Collected data
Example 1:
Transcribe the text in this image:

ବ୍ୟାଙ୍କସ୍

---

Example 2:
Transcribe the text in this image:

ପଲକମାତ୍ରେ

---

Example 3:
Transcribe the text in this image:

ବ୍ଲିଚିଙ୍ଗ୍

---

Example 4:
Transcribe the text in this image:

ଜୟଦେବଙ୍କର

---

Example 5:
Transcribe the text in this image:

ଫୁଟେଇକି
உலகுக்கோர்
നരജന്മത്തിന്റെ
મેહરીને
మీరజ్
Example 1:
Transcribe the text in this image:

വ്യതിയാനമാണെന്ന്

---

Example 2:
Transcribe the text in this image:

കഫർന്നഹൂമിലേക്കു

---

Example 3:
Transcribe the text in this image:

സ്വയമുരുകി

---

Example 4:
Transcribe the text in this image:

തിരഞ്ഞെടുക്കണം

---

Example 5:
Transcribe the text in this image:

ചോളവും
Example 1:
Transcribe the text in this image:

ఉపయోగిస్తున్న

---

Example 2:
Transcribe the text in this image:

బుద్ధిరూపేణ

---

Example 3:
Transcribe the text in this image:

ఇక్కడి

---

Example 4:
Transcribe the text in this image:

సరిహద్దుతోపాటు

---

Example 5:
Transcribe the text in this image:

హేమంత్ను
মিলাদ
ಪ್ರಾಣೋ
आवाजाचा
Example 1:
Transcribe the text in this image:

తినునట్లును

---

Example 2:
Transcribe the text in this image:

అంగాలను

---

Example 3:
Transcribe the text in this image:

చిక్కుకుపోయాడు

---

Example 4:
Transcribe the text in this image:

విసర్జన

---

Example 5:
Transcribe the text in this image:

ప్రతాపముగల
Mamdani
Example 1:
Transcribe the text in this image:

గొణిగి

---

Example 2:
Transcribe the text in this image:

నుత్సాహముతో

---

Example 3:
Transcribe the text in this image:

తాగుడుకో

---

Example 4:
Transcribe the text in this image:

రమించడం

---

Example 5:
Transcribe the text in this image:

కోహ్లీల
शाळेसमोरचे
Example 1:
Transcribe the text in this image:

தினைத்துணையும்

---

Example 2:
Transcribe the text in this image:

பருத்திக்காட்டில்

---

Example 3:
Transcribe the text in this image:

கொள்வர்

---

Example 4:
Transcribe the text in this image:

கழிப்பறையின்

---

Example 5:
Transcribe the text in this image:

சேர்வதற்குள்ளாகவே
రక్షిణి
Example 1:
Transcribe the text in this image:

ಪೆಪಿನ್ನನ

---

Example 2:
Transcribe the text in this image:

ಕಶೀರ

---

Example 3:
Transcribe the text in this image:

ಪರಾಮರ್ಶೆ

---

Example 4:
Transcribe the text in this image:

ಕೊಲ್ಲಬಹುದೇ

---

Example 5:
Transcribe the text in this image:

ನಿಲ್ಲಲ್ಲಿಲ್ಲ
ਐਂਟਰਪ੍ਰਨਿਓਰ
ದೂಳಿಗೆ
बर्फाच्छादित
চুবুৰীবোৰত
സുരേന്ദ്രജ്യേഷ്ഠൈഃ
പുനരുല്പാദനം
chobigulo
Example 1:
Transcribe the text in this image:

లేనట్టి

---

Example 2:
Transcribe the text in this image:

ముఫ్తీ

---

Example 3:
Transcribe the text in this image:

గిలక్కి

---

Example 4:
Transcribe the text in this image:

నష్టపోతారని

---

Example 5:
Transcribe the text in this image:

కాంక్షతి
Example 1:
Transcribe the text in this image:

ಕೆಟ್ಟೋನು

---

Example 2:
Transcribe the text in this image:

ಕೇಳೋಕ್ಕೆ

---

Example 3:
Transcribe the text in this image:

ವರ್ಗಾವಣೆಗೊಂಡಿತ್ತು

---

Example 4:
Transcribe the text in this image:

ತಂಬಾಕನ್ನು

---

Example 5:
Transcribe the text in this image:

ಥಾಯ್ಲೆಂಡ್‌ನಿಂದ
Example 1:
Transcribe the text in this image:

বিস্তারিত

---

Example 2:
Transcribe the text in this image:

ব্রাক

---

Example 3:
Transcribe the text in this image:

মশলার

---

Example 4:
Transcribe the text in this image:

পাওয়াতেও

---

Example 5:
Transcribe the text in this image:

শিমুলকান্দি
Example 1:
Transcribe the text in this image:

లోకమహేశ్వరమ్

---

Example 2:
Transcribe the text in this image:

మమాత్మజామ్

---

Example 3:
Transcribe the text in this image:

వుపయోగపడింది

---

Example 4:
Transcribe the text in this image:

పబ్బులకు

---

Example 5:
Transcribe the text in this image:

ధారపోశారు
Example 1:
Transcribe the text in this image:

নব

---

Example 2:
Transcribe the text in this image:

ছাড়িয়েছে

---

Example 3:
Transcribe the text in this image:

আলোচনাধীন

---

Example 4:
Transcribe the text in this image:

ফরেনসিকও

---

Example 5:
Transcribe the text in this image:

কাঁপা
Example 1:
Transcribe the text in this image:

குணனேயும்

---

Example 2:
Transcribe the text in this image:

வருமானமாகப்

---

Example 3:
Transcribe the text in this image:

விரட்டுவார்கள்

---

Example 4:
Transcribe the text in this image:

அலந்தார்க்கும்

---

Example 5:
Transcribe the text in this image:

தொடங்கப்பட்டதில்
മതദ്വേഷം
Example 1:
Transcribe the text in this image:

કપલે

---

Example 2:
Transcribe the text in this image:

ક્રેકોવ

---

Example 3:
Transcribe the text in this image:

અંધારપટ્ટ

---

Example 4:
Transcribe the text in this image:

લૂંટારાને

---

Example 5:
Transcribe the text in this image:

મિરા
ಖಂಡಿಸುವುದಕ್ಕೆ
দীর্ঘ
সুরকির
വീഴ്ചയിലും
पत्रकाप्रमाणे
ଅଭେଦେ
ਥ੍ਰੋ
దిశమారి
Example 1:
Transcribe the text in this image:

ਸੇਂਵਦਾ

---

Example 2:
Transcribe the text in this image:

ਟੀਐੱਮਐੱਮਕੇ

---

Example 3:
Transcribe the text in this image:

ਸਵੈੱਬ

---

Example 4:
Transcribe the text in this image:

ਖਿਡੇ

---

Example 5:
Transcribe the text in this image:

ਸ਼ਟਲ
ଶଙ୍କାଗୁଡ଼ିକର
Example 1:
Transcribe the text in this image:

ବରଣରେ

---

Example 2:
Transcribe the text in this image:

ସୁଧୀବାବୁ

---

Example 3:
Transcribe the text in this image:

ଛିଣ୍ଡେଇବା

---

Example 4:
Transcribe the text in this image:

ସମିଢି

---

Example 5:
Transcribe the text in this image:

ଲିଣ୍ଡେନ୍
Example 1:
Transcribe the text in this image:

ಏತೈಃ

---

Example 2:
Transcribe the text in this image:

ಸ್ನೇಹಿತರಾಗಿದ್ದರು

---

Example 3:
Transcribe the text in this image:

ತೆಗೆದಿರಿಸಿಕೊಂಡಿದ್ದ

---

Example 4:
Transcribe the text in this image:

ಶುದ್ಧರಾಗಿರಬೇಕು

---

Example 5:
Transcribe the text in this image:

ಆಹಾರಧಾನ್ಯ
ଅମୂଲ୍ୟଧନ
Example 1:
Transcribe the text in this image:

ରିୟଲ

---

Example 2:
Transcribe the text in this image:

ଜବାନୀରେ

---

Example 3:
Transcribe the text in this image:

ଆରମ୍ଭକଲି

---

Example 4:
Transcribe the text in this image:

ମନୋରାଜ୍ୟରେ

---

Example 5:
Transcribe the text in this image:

— Exercise objective —
For this exercise, all the data must be repeated exactly.

— Solution to this problem —
Example 1:
Transcribe the text in this image:

ବ୍ୟାଙ୍କସ୍

---

Example 2:
Transcribe the text in this image:

ପଲକମାତ୍ରେ

---

Example 3:
Transcribe the text in this image:

ବ୍ଲିଚିଙ୍ଗ୍

---

Example 4:
Transcribe the text in this image:

ଜୟଦେବଙ୍କର

---

Example 5:
Transcribe the text in this image:

ଫୁଟେଇକି
உலகுக்கோர்
നരജന്മത്തിന്റെ
મેહરીને
మీరజ్
Example 1:
Transcribe the text in this image:

വ്യതിയാനമാണെന്ന്

---

Example 2:
Transcribe the text in this image:

കഫർന്നഹൂമിലേക്കു

---

Example 3:
Transcribe the text in this image:

സ്വയമുരുകി

---

Example 4:
Transcribe the text in this image:

തിരഞ്ഞെടുക്കണം

---

Example 5:
Transcribe the text in this image:

ചോളവും
Example 1:
Transcribe the text in this image:

ఉపయోగిస్తున్న

---

Example 2:
Transcribe the text in this image:

బుద్ధిరూపేణ

---

Example 3:
Transcribe the text in this image:

ఇక్కడి

---

Example 4:
Transcribe the text in this image:

సరిహద్దుతోపాటు

---

Example 5:
Transcribe the text in this image:

హేమంత్ను
মিলাদ
ಪ್ರಾಣೋ
आवाजाचा
Example 1:
Transcribe the text in this image:

తినునట్లును

---

Example 2:
Transcribe the text in this image:

అంగాలను

---

Example 3:
Transcribe the text in this image:

చిక్కుకుపోయాడు

---

Example 4:
Transcribe the text in this image:

విసర్జన

---

Example 5:
Transcribe the text in this image:

ప్రతాపముగల
Mamdani
Example 1:
Transcribe the text in this image:

గొణిగి

---

Example 2:
Transcribe the text in this image:

నుత్సాహముతో

---

Example 3:
Transcribe the text in this image:

తాగుడుకో

---

Example 4:
Transcribe the text in this image:

రమించడం

---

Example 5:
Transcribe the text in this image:

కోహ్లీల
शाळेसमोरचे
Example 1:
Transcribe the text in this image:

தினைத்துணையும்

---

Example 2:
Transcribe the text in this image:

பருத்திக்காட்டில்

---

Example 3:
Transcribe the text in this image:

கொள்வர்

---

Example 4:
Transcribe the text in this image:

கழிப்பறையின்

---

Example 5:
Transcribe the text in this image:

சேர்வதற்குள்ளாகவே
రక్షిణి
Example 1:
Transcribe the text in this image:

ಪೆಪಿನ್ನನ

---

Example 2:
Transcribe the text in this image:

ಕಶೀರ

---

Example 3:
Transcribe the text in this image:

ಪರಾಮರ್ಶೆ

---

Example 4:
Transcribe the text in this image:

ಕೊಲ್ಲಬಹುದೇ

---

Example 5:
Transcribe the text in this image:

ನಿಲ್ಲಲ್ಲಿಲ್ಲ
ਐਂਟਰਪ੍ਰਨਿਓਰ
ದೂಳಿಗೆ
बर्फाच्छादित
চুবুৰীবোৰত
സുരേന്ദ്രജ്യേഷ്ഠൈഃ
പുനരുല്പാദനം
chobigulo
Example 1:
Transcribe the text in this image:

లేనట్టి

---

Example 2:
Transcribe the text in this image:

ముఫ్తీ

---

Example 3:
Transcribe the text in this image:

గిలక్కి

---

Example 4:
Transcribe the text in this image:

నష్టపోతారని

---

Example 5:
Transcribe the text in this image:

కాంక్షతి
Example 1:
Transcribe the text in this image:

ಕೆಟ್ಟೋನು

---

Example 2:
Transcribe the text in this image:

ಕೇಳೋಕ್ಕೆ

---

Example 3:
Transcribe the text in this image:

ವರ್ಗಾವಣೆಗೊಂಡಿತ್ತು

---

Example 4:
Transcribe the text in this image:

ತಂಬಾಕನ್ನು

---

Example 5:
Transcribe the text in this image:

ಥಾಯ್ಲೆಂಡ್‌ನಿಂದ
Example 1:
Transcribe the text in this image:

বিস্তারিত

---

Example 2:
Transcribe the text in this image:

ব্রাক

---

Example 3:
Transcribe the text in this image:

মশলার

---

Example 4:
Transcribe the text in this image:

পাওয়াতেও

---

Example 5:
Transcribe the text in this image:

শিমুলকান্দি
Example 1:
Transcribe the text in this image:

లోకమహేశ్వరమ్

---

Example 2:
Transcribe the text in this image:

మమాత్మజామ్

---

Example 3:
Transcribe the text in this image:

వుపయోగపడింది

---

Example 4:
Transcribe the text in this image:

పబ్బులకు

---

Example 5:
Transcribe the text in this image:

ధారపోశారు
Example 1:
Transcribe the text in this image:

নব

---

Example 2:
Transcribe the text in this image:

ছাড়িয়েছে

---

Example 3:
Transcribe the text in this image:

আলোচনাধীন

---

Example 4:
Transcribe the text in this image:

ফরেনসিকও

---

Example 5:
Transcribe the text in this image:

কাঁপা
Example 1:
Transcribe the text in this image:

குணனேயும்

---

Example 2:
Transcribe the text in this image:

வருமானமாகப்

---

Example 3:
Transcribe the text in this image:

விரட்டுவார்கள்

---

Example 4:
Transcribe the text in this image:

அலந்தார்க்கும்

---

Example 5:
Transcribe the text in this image:

தொடங்கப்பட்டதில்
മതദ്വേഷം
Example 1:
Transcribe the text in this image:

કપલે

---

Example 2:
Transcribe the text in this image:

ક્રેકોવ

---

Example 3:
Transcribe the text in this image:

અંધારપટ્ટ

---

Example 4:
Transcribe the text in this image:

લૂંટારાને

---

Example 5:
Transcribe the text in this image:

મિરા
ಖಂಡಿಸುವುದಕ್ಕೆ
দীর্ঘ
সুরকির
വീഴ്ചയിലും
पत्रकाप्रमाणे
ଅଭେଦେ
ਥ੍ਰੋ
దిశమారి
Example 1:
Transcribe the text in this image:

ਸੇਂਵਦਾ

---

Example 2:
Transcribe the text in this image:

ਟੀਐੱਮਐੱਮਕੇ

---

Example 3:
Transcribe the text in this image:

ਸਵੈੱਬ

---

Example 4:
Transcribe the text in this image:

ਖਿਡੇ

---

Example 5:
Transcribe the text in this image:

ਸ਼ਟਲ
ଶଙ୍କାଗୁଡ଼ିକର
Example 1:
Transcribe the text in this image:

ବରଣରେ

---

Example 2:
Transcribe the text in this image:

ସୁଧୀବାବୁ

---

Example 3:
Transcribe the text in this image:

ଛିଣ୍ଡେଇବା

---

Example 4:
Transcribe the text in this image:

ସମିଢି

---

Example 5:
Transcribe the text in this image:

ଲିଣ୍ଡେନ୍
Example 1:
Transcribe the text in this image:

ಏತೈಃ

---

Example 2:
Transcribe the text in this image:

ಸ್ನೇಹಿತರಾಗಿದ್ದರು

---

Example 3:
Transcribe the text in this image:

ತೆಗೆದಿರಿಸಿಕೊಂಡಿದ್ದ

---

Example 4:
Transcribe the text in this image:

ಶುದ್ಧರಾಗಿರಬೇಕು

---

Example 5:
Transcribe the text in this image:

ಆಹಾರಧಾನ್ಯ
ଅମୂଲ୍ୟଧନ
Example 1:
Transcribe the text in this image:

ରିୟଲ

---

Example 2:
Transcribe the text in this image:

ଜବାନୀରେ

---

Example 3:
Transcribe the text in this image:

ଆରମ୍ଭକଲି

---

Example 4:
Transcribe the text in this image:

ମନୋରାଜ୍ୟରେ

---

Example 5:
Transcribe the text in this image:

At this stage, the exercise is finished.